CASSIDY AND I never told anyone where we’d gone during Teacher Development Day. We hadn’t sworn to keep it a secret or anything, but it felt strangely private, tangled in the things I’d confessed and in the brief moment when she’d pressed her lips against my cheek. Somehow, though, Toby could sense that something had passed between us, and he was less than thrilled about it.

“That’s why I drove her home,” he explained in the lunch line on Friday. “It’s . . . she’s not what you think. She’s unpredictable.”

“Then stop trying to predict that she’ll wreck me,” I replied, paying the lunch lady for my sandwich. “What’s this about, anyway? How well do you even know each other?”

“Biblically, Faulkner. We know each other biblically.”

“Yeah, I’m sure.”

“Well, our teams hung out sometimes. We invited each other when we had room parties,” Toby said. “And there are these little flirtations that happen—debate-cest or whatever you want to call it. She’d act like she couldn’t get enough of someone for about a day, and then she’d lose interest completely. She leaves a trail of broken hearts, and she either doesn’t realize or doesn’t care.”

I took my change from the lunch lady.

“That’s the problem?

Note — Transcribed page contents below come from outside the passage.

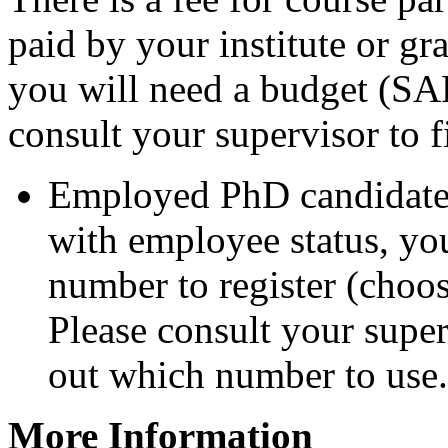
paid by your institute or gr
you will need a budget (SAP
consult your supervisor to 
Employed PhD candidates
with employee status, yo
number to register (choose
Please consult your super
out which number to use.
More Information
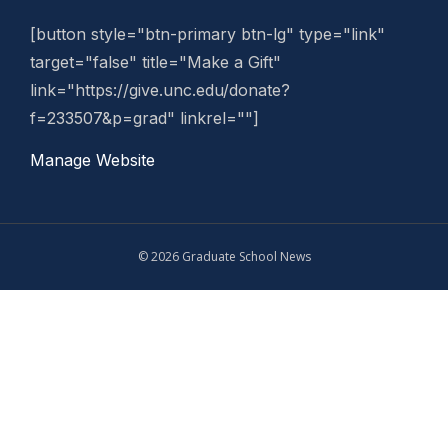
[button style="btn-primary btn-lg" type="link"
target="false" title="Make a Gift"
link="https://give.unc.edu/donate?
f=233507&p=grad" linkrel=""]
Manage Website
© 2026 Graduate School News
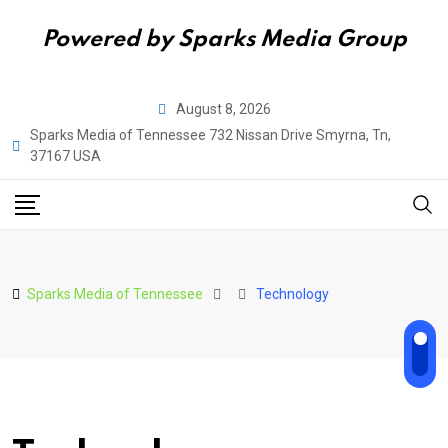
Powered by Sparks Media Group
Skip
August 8, 2026
to
Sparks Media of Tennessee 732 Nissan Drive Smyrna, Tn,
content
37167 USA
Sparks Media of Tennessee
Technology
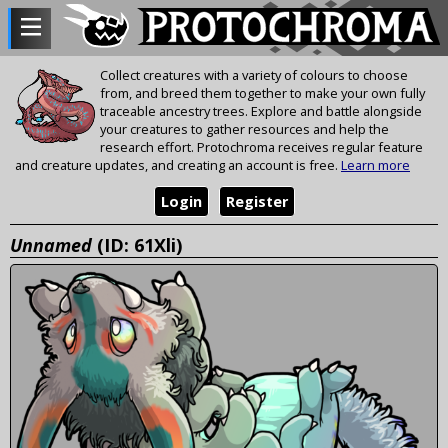
Collect creatures with a variety of colours to choose
from, and breed them together to make your own fully
traceable ancestry trees. Explore and battle alongside
your creatures to gather resources and help the
research effort. Protochroma receives regular feature
and creature updates, and creating an account is free.
Learn more
Login
Register
Unnamed
(ID: 61Xli)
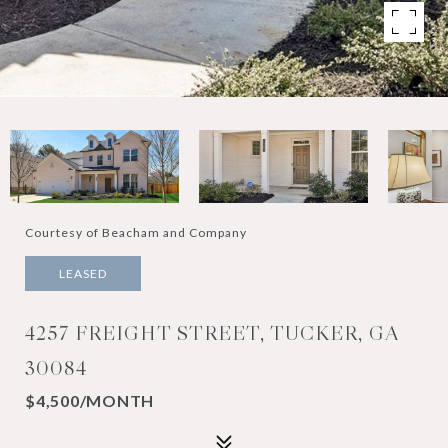
Courtesy of Beacham and Company
LEASED
4257 FREIGHT STREET, TUCKER, GA
30084
$4,500/MONTH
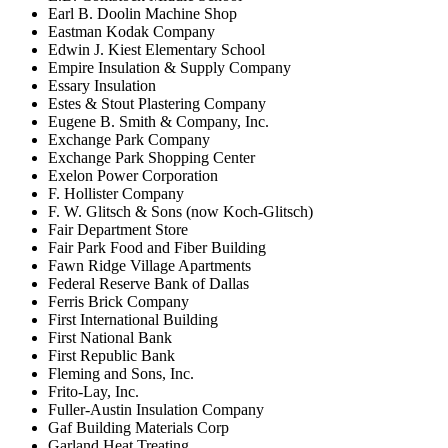
Earl B. Doolin Machine Shop
Eastman Kodak Company
Edwin J. Kiest Elementary School
Empire Insulation & Supply Company
Essary Insulation
Estes & Stout Plastering Company
Eugene B. Smith & Company, Inc.
Exchange Park Company
Exchange Park Shopping Center
Exelon Power Corporation
F. Hollister Company
F. W. Glitsch & Sons (now Koch-Glitsch)
Fair Department Store
Fair Park Food and Fiber Building
Fawn Ridge Village Apartments
Federal Reserve Bank of Dallas
Ferris Brick Company
First International Building
First National Bank
First Republic Bank
Fleming and Sons, Inc.
Frito-Lay, Inc.
Fuller-Austin Insulation Company
Gaf Building Materials Corp
Garland Heat Treating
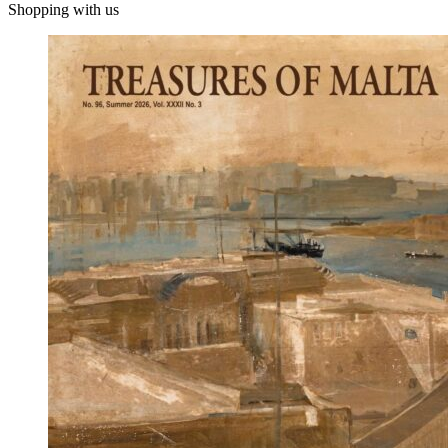
Shopping with us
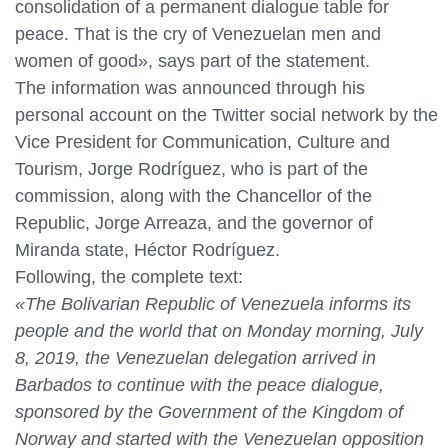
consolidation of a permanent dialogue table for
peace. That is the cry of Venezuelan men and
women of good», says part of the statement.
The information was announced through his
personal account on the Twitter social network by the
Vice President for Communication, Culture and
Tourism, Jorge Rodríguez, who is part of the
commission, along with the Chancellor of the
Republic, Jorge Arreaza, and the governor of
Miranda state, Héctor Rodríguez.
Following, the complete text:
«The Bolivarian Republic of Venezuela informs its
people and the world that on Monday morning, July
8, 2019, the Venezuelan delegation arrived in
Barbados to continue with the peace dialogue,
sponsored by the Government of the Kingdom of
Norway and started with the Venezuelan opposition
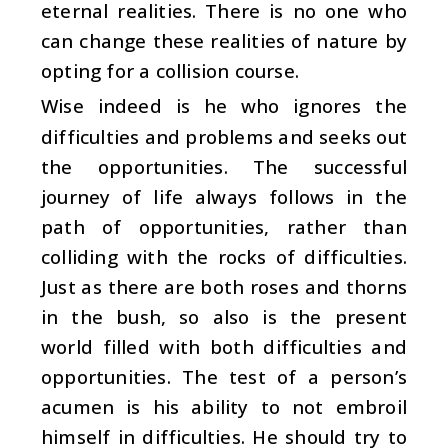
eternal realities. There is no one who
can change these realities of nature by
opting for a collision course.
Wise indeed is he who ignores the
difficulties and problems and seeks out
the opportunities. The successful
journey of life always follows in the
path of opportunities, rather than
colliding with the rocks of difficulties.
Just as there are both roses and thorns
in the bush, so also is the present
world filled with both difficulties and
opportunities. The test of a person’s
acumen is his ability to not embroil
himself in difficulties. He should try to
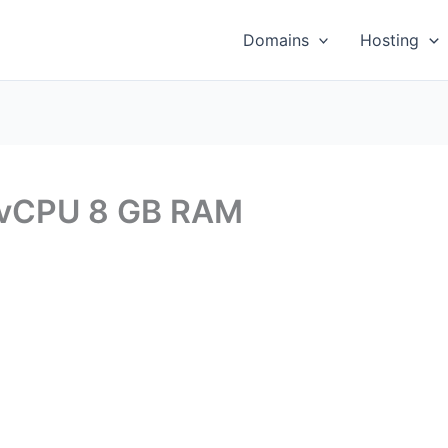
Domains
Hosting
 vCPU 8 GB RAM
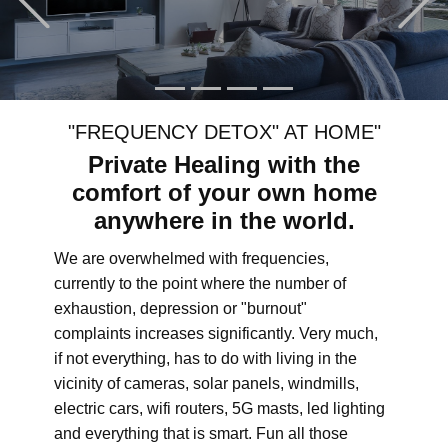
"FREQUENCY DETOX" AT HOME"
Private Healing with the
comfort of your own home
anywhere in the world.
We are overwhelmed with frequencies,
currently to the point where the number of
exhaustion, depression or "burnout"
complaints increases significantly. Very much,
if not everything, has to do with living in the
vicinity of cameras, solar panels, windmills,
electric cars, wifi routers, 5G masts, led lighting
and everything that is smart. Fun all those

Remind me never to tell you what goes on at tennis camp,” I said, grabbing some napkins.

“I’d make a dropping-the-soap joke, but I sense that the lunch ladies won’t appreciate it.” Toby picked up a Styrofoam container of “General Chicken” and gave it a dubious sniff before handing over some crumpled dollar bills. “There’s something different about Cassidy this year, and I don’t know what’s changed, but I have a bad feeling about it. Now what do you think? Is this chicken in general, or some specific type of chicken they’ve neglected to identify?”